Une infirmière de l'hôpital André Grégoire de Montreuil (Seine-Saint-Denis), mise en examen en août 2025 pour avoir tourné et diffusé sur TikTok des vidéos à caractère pédopornographique mettant en scène des nourrissons, a été radiée de l'Ordre des infirmiers. La décision a été rendue jeudi par la chambre disciplinaire nationale de l'Ordre, dont l'AFP a obtenu copie.
Des faits jugés « particulièrement probants et circonstanciés »
La chambre disciplinaire a rejeté les arguments de l'infirmière, qui invoquait la présomption d'innocence, l'affaire n'ayant pas encore été jugée pénalement.
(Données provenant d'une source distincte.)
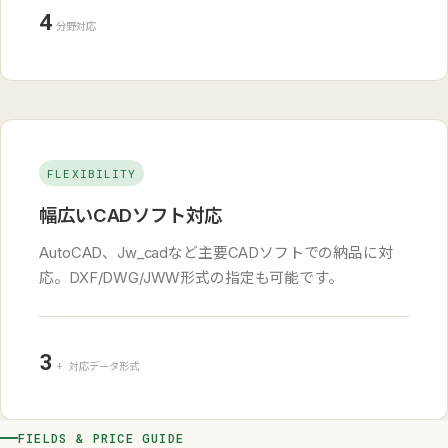
4
分野対応
FLEXIBILITY
幅広いCADソフト対応
AutoCAD、Jw_cadなど主要CADソフトでの納品に対
応。DXF/DWG/JWW形式の指定も可能です。
3
+ 対応データ形式
FIELDS & PRICE GUIDE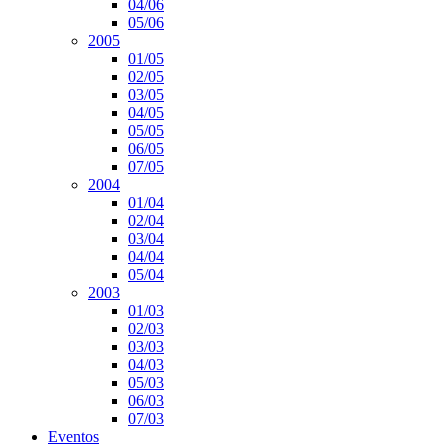
04/06
05/06
2005
01/05
02/05
03/05
04/05
05/05
06/05
07/05
2004
01/04
02/04
03/04
04/04
05/04
2003
01/03
02/03
03/03
04/03
05/03
06/03
07/03
Eventos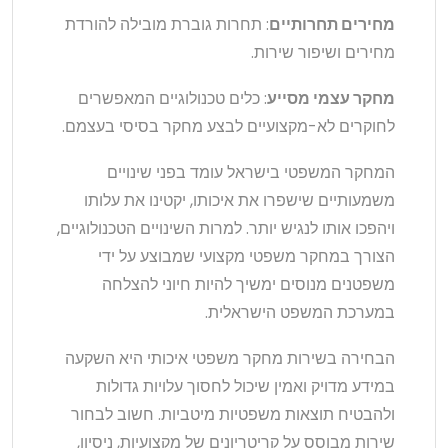
מחירים תחרותיים
: תחרות גוברת מובילה להורדת
מחירים ושיפור שירות.
מחקר עצמי מסייע
: כלים טכנולוגיים המאפשרים
לחוקרים לא-מקצועיים לבצע מחקר בסיסי בעצמם.
המחקר המשפטי בישראל עומד בפני שינויים
משמעותיים שישפרו את איכותו, יקטינו את עלותו
ויהפכו אותו לנגיש יותר. למרות השינויים הטכנולוגיים,
הצורך במחקר משפטי מקצועי שמבוצע על ידי
משפטנים מנוסים ימשיך להיות חיוני להצלחה
במערכת המשפט הישראלית.
הבחירה בשירות מחקר משפטי איכותי היא השקעה
במידע מדויק ואמין שיכול לחסוך עלויות גדולות
ולהבטיח תוצאות משפטיות מיטביות. חשוב לבחור
שירות מבוסס על קריטריונים של מקצועיות, ניסיון,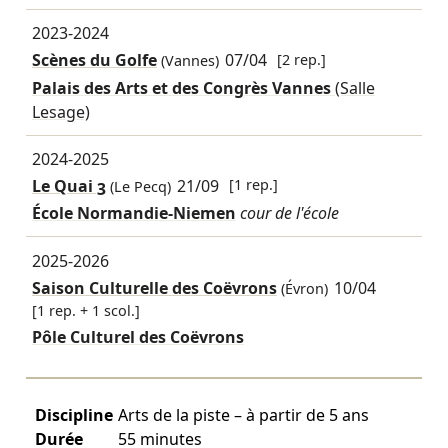
2023-2024
Scènes du Golfe
07/04
[2 rep.]
(Vannes)
Palais des Arts et des Congrès Vannes
(Salle
Lesage)
2024-2025
Le Quai 3
21/09
[1 rep.]
(Le Pecq)
École Normandie-Niemen
cour de l'école
2025-2026
Saison Culturelle des Coëvrons
10/04
(Évron)
[1 rep. + 1 scol.]
Pôle Culturel des Coëvrons
Discipline
Arts de la piste – à partir de 5 ans
Durée
55 minutes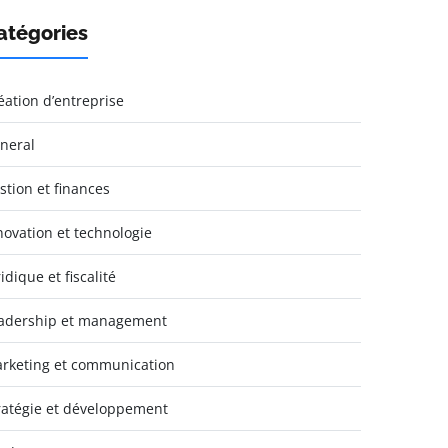
atégories
éation d’entreprise
neral
stion et finances
novation et technologie
idique et fiscalité
adership et management
rketing et communication
ratégie et développement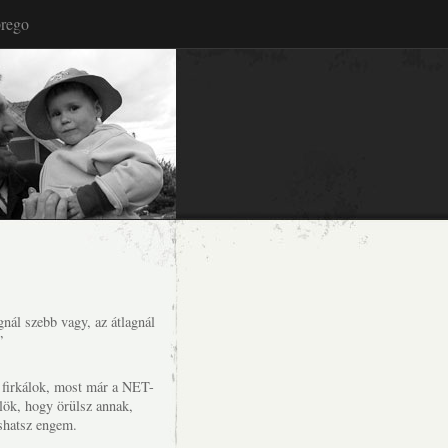
rego
nál szebb vagy, az átlagnál
”
s firkálok, most már a NET-
lök, hogy örülsz annak,
shatsz engem.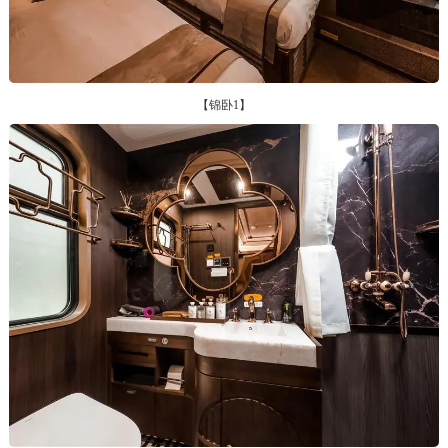
【锦卧1】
Elle a estimé que « Mme X ne contredit pas sérieusement avoir commis les faits » qui lui sont reprochés, à savoir « avoir commis sur un certain nombre de nourrissons » dans son service « des captations vidéos à connotation pornographique […] qui ont été échangées ou diffusées sur le réseau TikTok ».
L'infirmière affirmait avoir agi « sous emprise d'un tiers » et invoquait « l'absence d'intentionnalité délictuelle ». Cependant, pour la chambre, « les faits qui lui sont reprochés sont particulièrement probants et circonstanciés ». Ils « mettent très gravement en cause, s'agissant d'une infirmière, ses devoirs déontologiques, en ayant porté une atteinte inouïe à la dignité et l'intimité du patient et de sa famille ».
Radiation et possibilité de réintégration après trois ans
La radiation de l'Ordre interdit à l'infirmière d'exercer son métier. Toutefois, après un délai de trois ans, elle pourra demander à la chambre disciplinaire de l'Ordre de revenir sur cette interdiction.
Une affaire révélée en août 2025
Début août 2025, l'infirmière et son ancien amant avaient été mis en examen et placés sous contrôle judiciaire pour agressions sexuelles imposées à des mineurs de moins de 15 ans et complicité. Les chefs de mise en examen incluaient également, comme auteur ou complice, l'enregistrement, la détention et la transmission d'images à caractère pédopornographique.
Juliette S., l'infirmière mise en cause, a déclaré avoir agi à la demande de Redouane E., son ancien amant, qui lui aurait avoué « fantasmer sur des enfants », selon une source judiciaire. Dans une vidéo exploitée par les enquêteurs, l'infirmière met deux doigts dans la bouche d'un enfant. Dans une autre, le sexe d'un enfant est touché, « sous la forme de caresses » et d'un pincement.
En septembre 2025, le procureur de Bobigny avait indiqué qu'il y avait alors « deux nourrissons victimes » et que l'enquête se poursuivait.